PhD Defense: Jing-Tang Keith Jang, GDC 4.516

Contact Name: 
Lydia Griffith
Aug 6, 2013 2:00pm - 4:00pm

PhD Defense: Jing-Tang Keith Jang

Date:  August 6, 2013
Time: 2pm
Location: GDC 4.516
Advisor: Anna Gal

Title: The Size and Depth of Boolean Circuits
We study the relationship between size and depth for Boolean circuits.
Over four decades, very few results were obtained for either special
or general Boolean circuits.  Spira showed in 1971 that any Boolean
formula of size s can be simulated in depth O(log s).  Spira's result
means that an arbitrary Boolean expression can be replaced by an
equivalent "balanced" expression, that can be evaluated very
efficiently in parallel.  For general Boolean circuits, the strongest
known result is that Boolean circuits of size s can be simulated in
depth O(s / log s).

We obtain significant improvements over the general bounds for the
size versus depth problem for special classes of Boolean circuits.  We
show that every layered Boolean circuit of size s can be simulated by
a layered Boolean circuit of depth O(sqrt{s log s}).  For planar
circuits and synchronous circuits of size s, we obtain simulations of
depth O(sqrt{s}).  Improving any of the above results by polylog
factors would immediately improve the bounds for general circuits.

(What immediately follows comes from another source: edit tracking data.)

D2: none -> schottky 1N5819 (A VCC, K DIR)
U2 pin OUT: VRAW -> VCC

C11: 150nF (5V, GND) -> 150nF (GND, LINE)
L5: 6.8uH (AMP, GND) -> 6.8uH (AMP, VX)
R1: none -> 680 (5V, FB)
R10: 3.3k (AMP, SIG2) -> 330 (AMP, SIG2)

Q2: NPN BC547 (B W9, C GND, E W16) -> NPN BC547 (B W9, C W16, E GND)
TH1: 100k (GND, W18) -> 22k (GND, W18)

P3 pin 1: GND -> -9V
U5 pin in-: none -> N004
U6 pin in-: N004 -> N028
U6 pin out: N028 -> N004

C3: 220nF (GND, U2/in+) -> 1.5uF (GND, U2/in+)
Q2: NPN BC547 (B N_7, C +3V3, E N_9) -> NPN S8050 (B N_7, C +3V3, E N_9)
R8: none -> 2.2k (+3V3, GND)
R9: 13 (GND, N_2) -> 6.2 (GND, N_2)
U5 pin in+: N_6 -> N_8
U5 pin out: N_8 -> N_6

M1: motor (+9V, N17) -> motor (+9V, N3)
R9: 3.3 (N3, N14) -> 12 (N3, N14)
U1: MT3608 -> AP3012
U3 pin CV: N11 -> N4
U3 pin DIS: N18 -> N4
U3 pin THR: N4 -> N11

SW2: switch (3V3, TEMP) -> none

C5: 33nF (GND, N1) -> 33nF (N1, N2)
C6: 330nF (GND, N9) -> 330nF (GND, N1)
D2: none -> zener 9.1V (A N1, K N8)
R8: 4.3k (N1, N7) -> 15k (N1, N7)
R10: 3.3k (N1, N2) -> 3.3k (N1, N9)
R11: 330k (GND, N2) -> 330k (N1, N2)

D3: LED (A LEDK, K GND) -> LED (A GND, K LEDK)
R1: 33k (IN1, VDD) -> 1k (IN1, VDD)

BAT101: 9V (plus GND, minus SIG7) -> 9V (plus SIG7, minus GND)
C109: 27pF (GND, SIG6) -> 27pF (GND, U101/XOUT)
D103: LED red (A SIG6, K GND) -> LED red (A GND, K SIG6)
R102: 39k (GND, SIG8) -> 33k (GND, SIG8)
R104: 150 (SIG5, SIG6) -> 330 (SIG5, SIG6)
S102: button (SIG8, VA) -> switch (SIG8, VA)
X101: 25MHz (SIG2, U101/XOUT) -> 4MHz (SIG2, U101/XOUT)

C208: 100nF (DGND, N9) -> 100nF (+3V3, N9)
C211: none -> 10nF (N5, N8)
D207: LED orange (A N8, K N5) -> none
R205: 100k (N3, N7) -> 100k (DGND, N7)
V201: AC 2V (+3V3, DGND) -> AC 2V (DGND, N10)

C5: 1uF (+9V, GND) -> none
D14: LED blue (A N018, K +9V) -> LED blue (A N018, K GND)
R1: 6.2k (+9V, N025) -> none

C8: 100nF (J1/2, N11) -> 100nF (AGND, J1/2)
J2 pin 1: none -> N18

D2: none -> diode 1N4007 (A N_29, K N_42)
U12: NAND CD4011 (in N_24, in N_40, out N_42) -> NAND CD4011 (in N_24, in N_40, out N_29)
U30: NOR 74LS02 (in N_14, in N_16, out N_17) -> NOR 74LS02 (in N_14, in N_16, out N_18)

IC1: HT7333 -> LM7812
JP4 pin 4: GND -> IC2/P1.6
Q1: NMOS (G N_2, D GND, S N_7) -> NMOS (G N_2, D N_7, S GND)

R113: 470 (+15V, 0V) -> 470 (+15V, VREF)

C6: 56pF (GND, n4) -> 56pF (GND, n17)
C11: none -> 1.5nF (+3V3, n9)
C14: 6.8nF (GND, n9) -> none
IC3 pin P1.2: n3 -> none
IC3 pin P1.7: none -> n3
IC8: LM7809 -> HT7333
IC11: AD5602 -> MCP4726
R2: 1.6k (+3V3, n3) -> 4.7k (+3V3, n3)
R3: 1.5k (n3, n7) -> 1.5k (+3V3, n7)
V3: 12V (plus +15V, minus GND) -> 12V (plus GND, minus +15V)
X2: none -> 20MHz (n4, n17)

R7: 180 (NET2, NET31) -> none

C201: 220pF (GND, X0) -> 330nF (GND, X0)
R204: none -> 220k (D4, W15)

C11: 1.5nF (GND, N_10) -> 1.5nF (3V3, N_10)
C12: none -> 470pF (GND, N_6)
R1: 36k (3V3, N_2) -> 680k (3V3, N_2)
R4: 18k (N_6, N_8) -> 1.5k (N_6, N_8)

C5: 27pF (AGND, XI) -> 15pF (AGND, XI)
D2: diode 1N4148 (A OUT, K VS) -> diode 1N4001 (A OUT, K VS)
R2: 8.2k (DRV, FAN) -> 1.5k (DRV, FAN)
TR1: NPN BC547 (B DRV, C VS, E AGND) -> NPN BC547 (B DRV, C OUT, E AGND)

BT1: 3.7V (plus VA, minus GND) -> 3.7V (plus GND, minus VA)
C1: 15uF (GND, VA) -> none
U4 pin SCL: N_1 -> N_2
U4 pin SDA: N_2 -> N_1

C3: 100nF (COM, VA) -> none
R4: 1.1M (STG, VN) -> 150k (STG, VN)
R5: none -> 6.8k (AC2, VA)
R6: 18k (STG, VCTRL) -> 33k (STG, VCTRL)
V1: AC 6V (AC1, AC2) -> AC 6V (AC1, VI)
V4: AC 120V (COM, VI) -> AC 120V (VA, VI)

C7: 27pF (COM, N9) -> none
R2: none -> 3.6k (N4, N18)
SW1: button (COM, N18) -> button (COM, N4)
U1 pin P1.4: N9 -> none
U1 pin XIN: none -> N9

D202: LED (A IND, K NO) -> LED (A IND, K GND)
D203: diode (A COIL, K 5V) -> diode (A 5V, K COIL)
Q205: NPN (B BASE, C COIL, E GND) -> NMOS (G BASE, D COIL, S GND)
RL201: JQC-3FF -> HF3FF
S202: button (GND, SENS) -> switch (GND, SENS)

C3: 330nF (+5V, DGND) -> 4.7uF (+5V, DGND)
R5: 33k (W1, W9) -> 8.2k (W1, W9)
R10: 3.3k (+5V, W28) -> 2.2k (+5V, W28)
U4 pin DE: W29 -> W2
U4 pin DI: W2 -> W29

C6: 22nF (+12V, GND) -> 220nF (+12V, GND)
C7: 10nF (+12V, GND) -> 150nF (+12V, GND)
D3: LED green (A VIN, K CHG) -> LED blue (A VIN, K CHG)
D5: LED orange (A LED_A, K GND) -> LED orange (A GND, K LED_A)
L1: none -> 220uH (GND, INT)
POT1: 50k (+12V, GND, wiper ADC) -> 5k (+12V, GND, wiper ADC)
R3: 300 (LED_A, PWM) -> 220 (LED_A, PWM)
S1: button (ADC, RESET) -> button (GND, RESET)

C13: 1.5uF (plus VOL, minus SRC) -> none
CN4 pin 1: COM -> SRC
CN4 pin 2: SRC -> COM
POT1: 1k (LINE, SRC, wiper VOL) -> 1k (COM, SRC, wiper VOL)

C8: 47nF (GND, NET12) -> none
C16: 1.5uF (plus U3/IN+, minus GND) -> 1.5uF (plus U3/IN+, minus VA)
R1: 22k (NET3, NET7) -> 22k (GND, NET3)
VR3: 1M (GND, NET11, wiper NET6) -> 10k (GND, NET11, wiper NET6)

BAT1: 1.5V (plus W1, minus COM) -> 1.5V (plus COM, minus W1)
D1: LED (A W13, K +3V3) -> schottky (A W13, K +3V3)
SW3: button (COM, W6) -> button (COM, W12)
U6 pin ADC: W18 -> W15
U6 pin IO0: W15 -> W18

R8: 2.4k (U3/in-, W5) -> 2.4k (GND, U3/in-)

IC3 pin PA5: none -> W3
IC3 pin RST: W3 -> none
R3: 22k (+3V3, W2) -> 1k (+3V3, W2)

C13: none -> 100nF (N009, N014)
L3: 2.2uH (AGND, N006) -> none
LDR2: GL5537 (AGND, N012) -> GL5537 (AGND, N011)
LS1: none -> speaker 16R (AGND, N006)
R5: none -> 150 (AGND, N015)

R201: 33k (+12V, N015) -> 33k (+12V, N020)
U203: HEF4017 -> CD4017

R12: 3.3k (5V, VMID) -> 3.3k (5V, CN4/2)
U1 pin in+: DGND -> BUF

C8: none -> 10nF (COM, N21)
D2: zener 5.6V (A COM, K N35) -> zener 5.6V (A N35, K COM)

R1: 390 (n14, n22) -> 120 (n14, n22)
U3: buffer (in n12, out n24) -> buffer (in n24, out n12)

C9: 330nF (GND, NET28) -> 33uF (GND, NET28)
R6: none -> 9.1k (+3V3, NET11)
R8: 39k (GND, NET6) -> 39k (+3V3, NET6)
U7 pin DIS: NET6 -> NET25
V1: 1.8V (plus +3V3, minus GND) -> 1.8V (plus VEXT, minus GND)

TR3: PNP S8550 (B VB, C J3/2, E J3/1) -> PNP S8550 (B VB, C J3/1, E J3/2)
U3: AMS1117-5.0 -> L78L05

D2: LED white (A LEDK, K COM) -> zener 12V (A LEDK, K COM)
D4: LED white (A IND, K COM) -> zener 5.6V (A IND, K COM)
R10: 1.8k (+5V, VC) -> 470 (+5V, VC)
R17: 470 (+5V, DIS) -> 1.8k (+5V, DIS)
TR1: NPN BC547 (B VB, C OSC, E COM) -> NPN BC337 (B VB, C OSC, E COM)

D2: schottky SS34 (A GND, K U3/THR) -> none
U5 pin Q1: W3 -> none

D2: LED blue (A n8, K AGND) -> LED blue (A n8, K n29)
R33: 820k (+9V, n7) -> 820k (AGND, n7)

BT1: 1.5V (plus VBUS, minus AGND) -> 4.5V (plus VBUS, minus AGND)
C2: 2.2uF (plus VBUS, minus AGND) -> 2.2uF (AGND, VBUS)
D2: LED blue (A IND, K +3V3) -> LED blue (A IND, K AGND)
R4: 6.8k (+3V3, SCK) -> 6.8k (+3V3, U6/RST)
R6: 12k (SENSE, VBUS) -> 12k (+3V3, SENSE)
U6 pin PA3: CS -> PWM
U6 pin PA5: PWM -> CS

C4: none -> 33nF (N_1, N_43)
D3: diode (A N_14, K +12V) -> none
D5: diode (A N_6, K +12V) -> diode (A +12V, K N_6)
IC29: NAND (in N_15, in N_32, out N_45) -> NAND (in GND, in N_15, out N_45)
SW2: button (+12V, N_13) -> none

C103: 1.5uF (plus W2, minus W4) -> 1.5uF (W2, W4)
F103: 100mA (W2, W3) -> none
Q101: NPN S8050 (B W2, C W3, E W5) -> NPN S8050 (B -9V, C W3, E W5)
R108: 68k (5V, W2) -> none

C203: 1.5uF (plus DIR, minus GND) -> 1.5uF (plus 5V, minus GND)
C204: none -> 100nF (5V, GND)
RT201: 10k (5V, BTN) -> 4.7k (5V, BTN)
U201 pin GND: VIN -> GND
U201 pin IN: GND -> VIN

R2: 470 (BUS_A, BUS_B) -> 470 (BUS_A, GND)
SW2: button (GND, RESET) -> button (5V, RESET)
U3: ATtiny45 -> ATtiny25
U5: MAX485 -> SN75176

We generalize Spira's theorem and show that any Boolean circuit of
size s with segregators of size f(s) can be simulated in depth O(f(s)
log s).  This improves and generalizes a simulation of polynomial-size
Boolean circuits of constant treewidth k in depth O(k^2 log n)  by
Jansen and Sarma.  Since the existence of small balanced separators in
a directed acyclic graph implies that the graph also has small
segregators, our results also apply to circuits with small separators.
Our results imply that the class of languages computed by non-uniform
families of polynomial size circuits that have constant size
segregators equals non-uniform NC^1.

As an application of our simulation of circuits in small depth, we
show that the Boolean Circuit Value problem for circuits with constant
size segregators (or separators) is in deterministic SPACE (log^2 n).
Our results also imply that the Planar Circuit Value problem, which is
known to be P-Complete, is in SPACE (sqrt{n} log n).  We also show
that the Layered Circuit Value and Synchronous Circuit Value problems,
which are both P-complete, are in SPACE(sqrt{n}).

Our study of circuits with small separators and segregators led us to
obtain space efficient algorithms for computing balanced graph
separators.  We extend this approach to obtain space efficient
approximation algorithms
for the search and optimization versions of the SUBSET SUM problem,
which is one of the most studied NP-complete problems.

Finally we study the relationship between simultaneous time and space
bounds on Turing machines and Boolean circuit depth.  We observe a new
connection between planar circuit size and simultaneous time and space
products on Turing machines.  We use this to obtain a small
improvement over the classical simulations of simultaneous time and
space bounds by circuit depth.  We also prove quadratic lower bounds
on the product of time and space for several explicit functions.